Compensating for inter-server differencesEdit

However... with the newer problem, where the servers themselves may have different server times even though they are accessible from the same realm login, (and the original reason for the extended note) you will need to basically shut off the base correction when a player enters an instance and save the difference value to your saved vars, in case the player restarts or logs into an instance instead of the realm world server.

This leaves the problem of a user installing the AddOn and logging on to an instance server first rather than the realm world server (and people who raid know that can really happen a lot, ala "oh let me go enable or install that AddOn I need, brb"). In this case you will need to seed the base with the difference of the instance server just once and then follow the rule of shutting it off in an instance, where it will naturally be corrected within a minute or so of entering realm world server.

This is a lot of trouble to get simple consistent server time, and ... may seem crazy to worry about. For some apps is more than nice to have, ala player joins and leaves for say raid tracker for example and dealing with non-trivial things for users to fix after the fact like wtf DKP upload results, its worth it. The core issue isn't having accuracy like an atomic clock, but not having time values jump in a way that makes the data absurd or inconsistent or impossible to process like DKP uploads, and a close second is all users having the basic same time of the day in a consistent format and time zone, which is really the same thing for multi user uploads in my example. All Blizzard could do to fix this would be to make a hole where to continue to get server time from the realm server for AddOns and possibly share the seconds counter as a third return value in this API function if there is such a thing, and is all probably not a trivial thing to change.

Lastly, as an aside, the suspicion is that the server to client time updates are actually done in a low bandwidth fashion in one of several ways. They are taken directly from other data for other purposes like timings from one of the standard server game clocks out of packets intended for avatar updates and the like with the seconds clipped off. Another possibility could be a very occasional update from the server, out of band, and updated by the client based on local time anyway. If is out of band and special the last example would be the least bandwidth by far. Regardless it would have been nice to have an extra return value with the seconds from GetServerTime, with wherever the client's value used to know when to flip the seconds value, rather than re-synthesize it again on the Lua side. :)

AddendumEdit

A wiki user added "difference between two clients can exceed a minute [disregarding hours]" to the general server time API description above, but its unclear if they meant for users on different zone server or not, since the same zone server will have the same server "hours" for all clients. The preceding commentary above explains the split-server cases.

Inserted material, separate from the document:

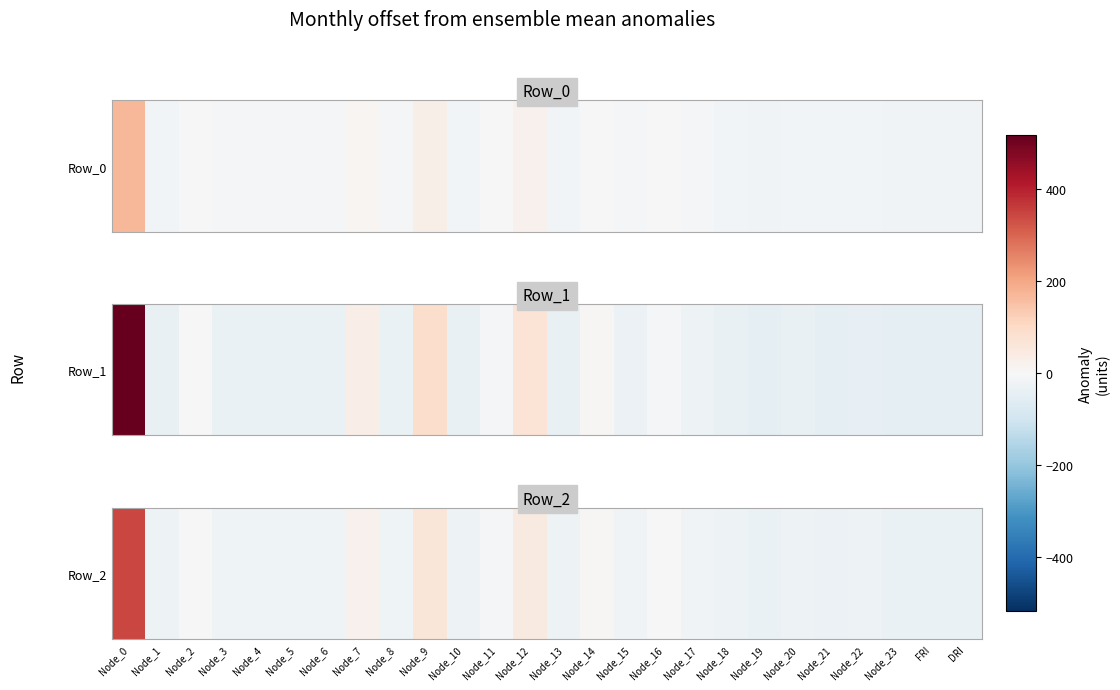

Rank the categories by value from lowest to highest.

FRI, DRI, Node_19, Node_23, Node_21, Node_22, Node_20, Node_18, Node_13, Node_10, Node_1, Node_5, Node_4, Node_8, Node_3, Node_6, Node_15, Node_17, Node_11, Node_16, Node_2, Node_14, Node_7, Node_12, Node_9, Node_0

The reason the times may only flip to the next minute between two clients only approximately at the same time, is that the server wont send an update every time the API is called, as this is a client-side only call and always returns immediately. Instead, the client caches the last server time is received, and the client flips the minute on its own based on client time even if the server hasn't sent any messages that would carry server time by the time the minute would need to flip for the client. This is also one of the reasons that server time is only in minutes, with no seconds.